Esta “Fé” é claramente destinada a refletir o catolicismo da Idade Média. Martin nos dá uma trindade tricotada, sacerdotes chamados de septos, freiras septas, monges e uma hierarquia eclesial. Essa fé, como o cristianismo, conquistou e substituiu um paganismo, uma vez dominante. No entanto, Martin tem uma visão tão baixa do catolicismo medieval que sua paródia remove o único traço positivo que ele aparentemente pensou que era: a erudição. Na Idade Média, a erudição era sinônimo de vida religiosa. Monges gravaram e preservavam bibliotecas de livros antigos. Os sacerdotes fizeram avanços em astronomia, medicina, matemática e outras ciências. O sistema universitário era católico – não apenas dirigido pela Igreja, mas literalmente preenchido com sacerdotes e religiosos que atuavam como médicos, professores, filósofos e conselheiros de Lordes. Nada disso é exatamente um segredo e qualquer pessoa com um conhecimento superficial da Idade Média deve saber que a Igreja foi um pilar de todos os aprendizes na Europa. Mas Martin tira tudo isso da sua “Fé” medieval e entrega os deveres dos Maesters, uma ordem secular de homens celibatários, para garantir que a fé nunca possa ser interpretada como uma ferramenta para a fome do poder.
Mas não é apenas a erudição que Martin tira de sua igreja, mas qualquer tipo de figura positiva. Todas as suas autoridades eclesiais são hipócritas depravadas ou tolos bêbados, exceto para quem acredita genuinamente em sua fé, mas pratica a tortura tão fervorosa quanto suas orações. E nenhum governante secular parece possuir qualquer fé genuína, exceto Baelor, o Beato que se recusou a consumar seu casamento e morreu de fome em um ato de devoção religiosa.
Como uma novela, o problema com a crítica reducionista de Martin sobre a religião não é que seja bobo (embora seja certamente). O problema é que seus personagens, considerados como um todo, tornam-se um pouco irrealistas, sem uma faceta bastante comum para muitas pessoas na Idade Média, a saber: crenças religiosas genuínas e não redutíveis ao fundamentalismo violento.
Certamente, mesmo aqueles sem crenças religiosas de qualquer natureza podem imaginar que há aqueles que têm crenças religiosas, deixam essas crenças informarem suas consciências e escolhas, e ocasionalmente (ou frequência) luta com a dúvida e a incapacidade de viver de acordo com os ideais exigidos pela sua crenças.
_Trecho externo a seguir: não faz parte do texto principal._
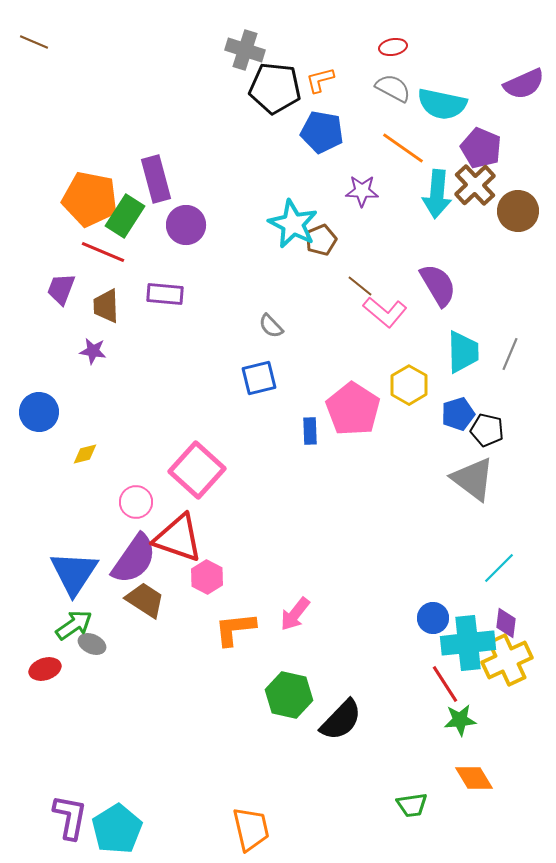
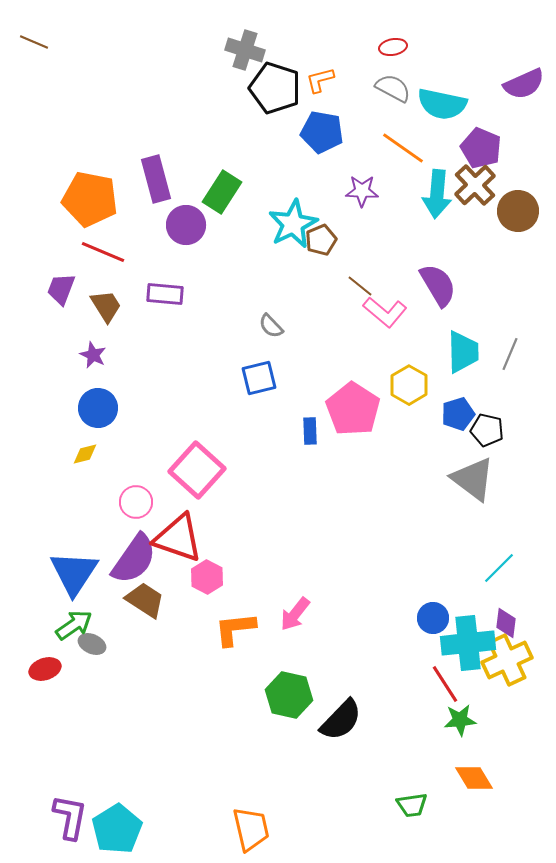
black pentagon at (275, 88): rotated 12 degrees clockwise
green rectangle at (125, 216): moved 97 px right, 24 px up
cyan star at (293, 224): rotated 18 degrees clockwise
brown trapezoid at (106, 306): rotated 150 degrees clockwise
purple star at (93, 351): moved 4 px down; rotated 16 degrees clockwise
blue circle at (39, 412): moved 59 px right, 4 px up
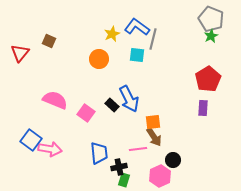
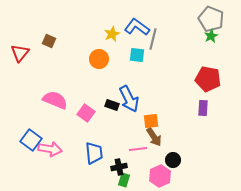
red pentagon: rotated 30 degrees counterclockwise
black rectangle: rotated 24 degrees counterclockwise
orange square: moved 2 px left, 1 px up
blue trapezoid: moved 5 px left
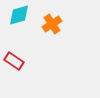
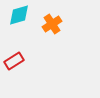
red rectangle: rotated 66 degrees counterclockwise
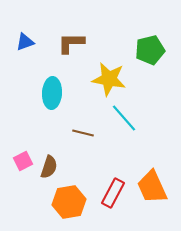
Sem adivinhar as estatísticas aqui, podemos dizer que isso tem sido incrivelmente comum em grande parte da história humana e continua a ser comum hoje. No entanto, no mundo de Martin, o incesto é muito mais comum do que uma fé autêntica e pacífica.
É claro, esse é seu mundo imaginário, para que ele possa fazer o que quiser. Mas Martin muitas vezes argumentou em favor dos elementos perturbadores em seus livros, apelando para o “realismo”. Por isso, é estranho abandonar o “realismo” por deturpar um elemento muito importante da vida medieval e reduzi-lo a uma paródia.
Imagino que Martin possa discutir aqui que ele está lidando principalmente com pessoas em cargos de poder que muitas vezes usaram a religião para seus próprios propósitos, se comportaram com hipocrisia ou foram totalmente hostis às autoridades religiosas. E esta avaliação certamente é verdade para muitos governantes no mundo real – Henrique VIII era todos os três! No entanto, negar que houve exceções ou mesmo sugerir que essa atitude era a norma parece pessimista até o ponto de irracionalidade.